Variante eins geht davon aus, dass die – je nach Quelle – neun bis zehn aktenkundigen Kämpfer hierzulande selbst aktiv werden und Taten setzen könnten. Variante zwei hingegen sieht die Rückkehrer als Personen, die den Keim des Jihadismus nach Österreich tragen und ihn in interessierten Kreisen weiterverbreiten. BVT-Direktor Peter Gridling spricht in diesem Zusammenhang von „Home grown“-Terrorismus bzw. Jihadismus. Gemeint sind also potenzielle Täter, die alle Mittel zur Ausbildung vor der Haustüre finden.
Ausbildung in den Alpen
Die Berichte und Analysen des Staatsschutzes zu diesem Thema lesen sich mit kritischer Distanz betrachtet wie die Rechtfertigung für den unausgesprochenen Wunsch nach mehr Überwachungsbefugnissen. Tatsächlich erlaubt der Rechtsstaat nämlich nur maximal neun Monate lange Observationen von Rückkehrern. Prozesse sind überhaupt nur dann möglich, wenn der Staatsschutz die Teilnahme an konkret benennbaren Aktionen nachweisen kann. Angesichts der chaotischen Bürgerkriegssituation in Syrien fast ein Ding der Unmöglichkeit. Denkt man die Details jedoch durch, dürfte die Gefahr, die von diesen Personen ausgeht, tatsächlich außergewöhnlich hoch sein.
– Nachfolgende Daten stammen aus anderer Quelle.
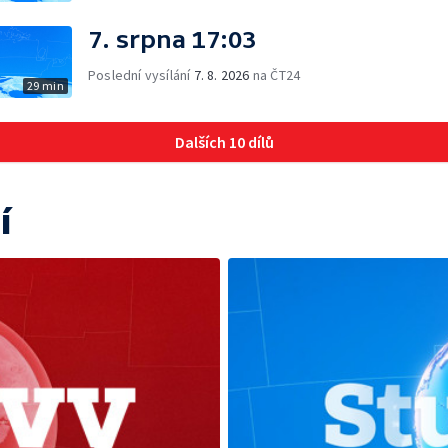
7. srpna 17:03
Poslední vysílání
7. 8. 2026
na ČT24
29 min
Dalších 10 dílů
í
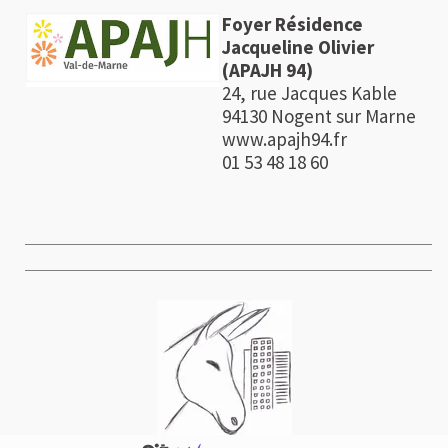
Foyer Résidence
Jacqueline Olivier
(APAJH 94)
24, rue Jacques Kable
94130 Nogent sur Marne
www.apajh94.fr
01 53 48 18 60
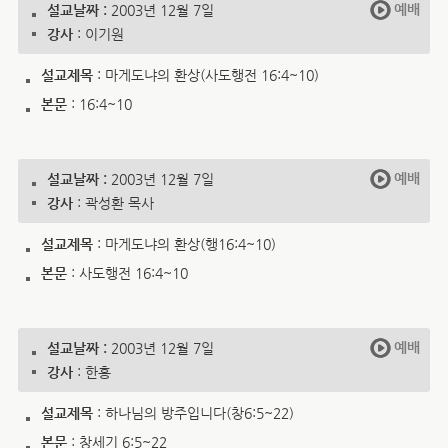
예배
설교날짜 :
2003년 12월 7일
강사
: 이기원
설교제목
: 마게도냐의 환상(사도행전 16:4~10)
본문
: 16:4~10
예배
설교날짜 :
2003년 12월 7일
강사
: 곽성환 목사
설교제목
: 마게도냐의 환상(행16:4~10)
본문
: 사도행전 16:4~10
예배
설교날짜 :
2003년 12월 7일
강사
: 한홍
설교제목
: 하나님의 방주입니다(창6:5~22)
본문
: 창세기 6:5~22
Wörtlich heißt es in einem Bericht: „Die religiöse Indoktrinierung während der Ausbildung und ein möglicherweise erlernter Umgang mit Waffen und Sprengmitteln spielen dabei eine zentrale Rolle.“ Und weiter: „Ein Rückkehrer steigt im Ansehen innerhalb des islamistisch-extremistischen Spektrums und besitzt dadurch auch die notwendige Autorität und Anerkennung, um Radikalisierungs- und Rekrutierungsaktivitäten fortzusetzen und erworbenes Wissen weiterzugeben.“ Kurzum: Aufwendige, schwer zu organisierende und zugleich riskante Fernreisen in Ausbildungslager sind ab sofort überflüssig. Wer sich zum Jihadisten ausbilden lassen will, kann das nun auch in Österreich tun. Die Zeiten, als der als Austro-Islamist bekannt gewordene Mohammed Mahmoud mit Internetbotschaften für Aufsehen sorgte, sind vorbei. Die neuen Kämpfer sind keine Internet-Jihadisten mehr, sie sind Männer der Tat.
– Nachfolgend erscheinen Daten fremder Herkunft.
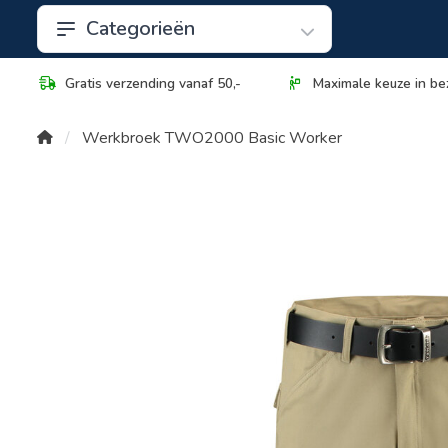
Categorieën
Gratis verzending vanaf 50,-
Maximale keuze in be
Werkbroek TWO2000 Basic Worker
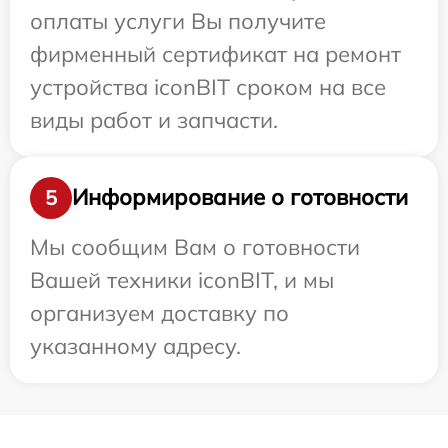
оплаты услуги Вы получите
фирменный сертификат на ремонт
устройства iconBIT сроком на все
виды работ и запчасти.
Информирование о готовности
5
Мы сообщим Вам о готовности
Вашей техники iconBIT, и мы
организуем доставку по
указанному адресу.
Und dass es zu Taten kommen wird, davon ist Wolfgang Würz überzeugt. Bis vor einem Jahr leitete er die Abteilung für internationalen islamistischen Terrorismus im Terrorismusabwehrzentrum der deutschen Bundesregierung in Berlin. Vor einigen Wochen hielt er im Innenministerium vor zahlreichen Staatsschützern einen Vortrag zum Thema. Im Zusammenhang mit der öffentlichen Hinrichtung eines britischen Soldaten in London durch zwei islamistische Extremisten sagte er: „In Europa ist künftig verstärkt mit öffentlich inszenierten Hinrichtungen zu rechnen.“ Als Basis der Einschätzung nannte er aktuelle Berichte der deutschen Geheimdienste.
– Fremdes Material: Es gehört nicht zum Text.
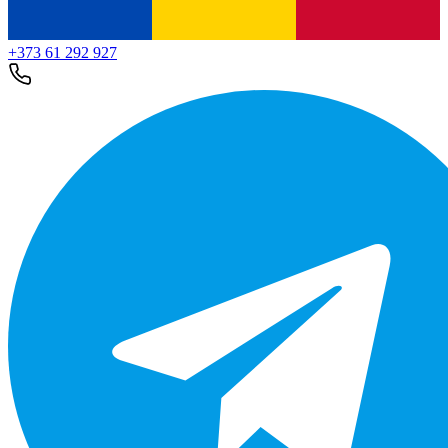
+373 61 292 927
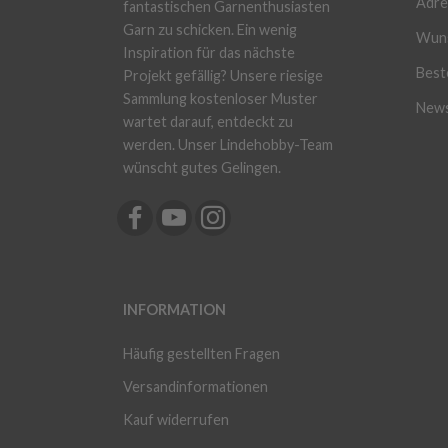
Adre
fantastischen Garnenthusiasten
Garn zu schicken. Ein wenig
Wuns
Inspiration für das nächste
Beste
Projekt gefällig? Unsere riesige
Sammlung kostenloser Muster
News
wartet darauf, entdeckt zu
werden. Unser Lindehobby-Team
wünscht gutes Gelingen.
INFORMATION
Häufig gestellten Fragen
Versandinformationen
Kauf widerrufen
Projekt gegen Radikalisierung
Um die Verbreitung der al-Qaida-Ideologie (und anderer Extremismen) zu erschweren, plant das Innenministerium bis Mitte 2014 die Schaffung einer Zentralstelle für Deradikalisierung. Ziel ist es, durch Vernetzung mit NGOs, religiösen Organisationen und letztendlich Personen aus dem privaten Umfeld von Betroffenen rechtzeitig vom Abdriften in ein radikalisiertes Milieu zu erfahren und Gegenmaßnahmen zu ergreifen. Umgesetzt werden soll das Projekt von den Präventionsbeamten des Bundeskriminalamts. Die dafür nötigen Schulungen führen die Extremismusexperten des BVT durch.
Auf einen Blick
Neun bis zehn Österreicher, die in Syrien aufseiten von al-Qaida an Kampfhandlungen teilgenommen haben sollen, sind inzwischen wieder zurückgekehrt. „Die Presse“ machte das Problem vergangene Woche öffentlich. Das BVT bestätigte das Problem am Dienstag offiziell.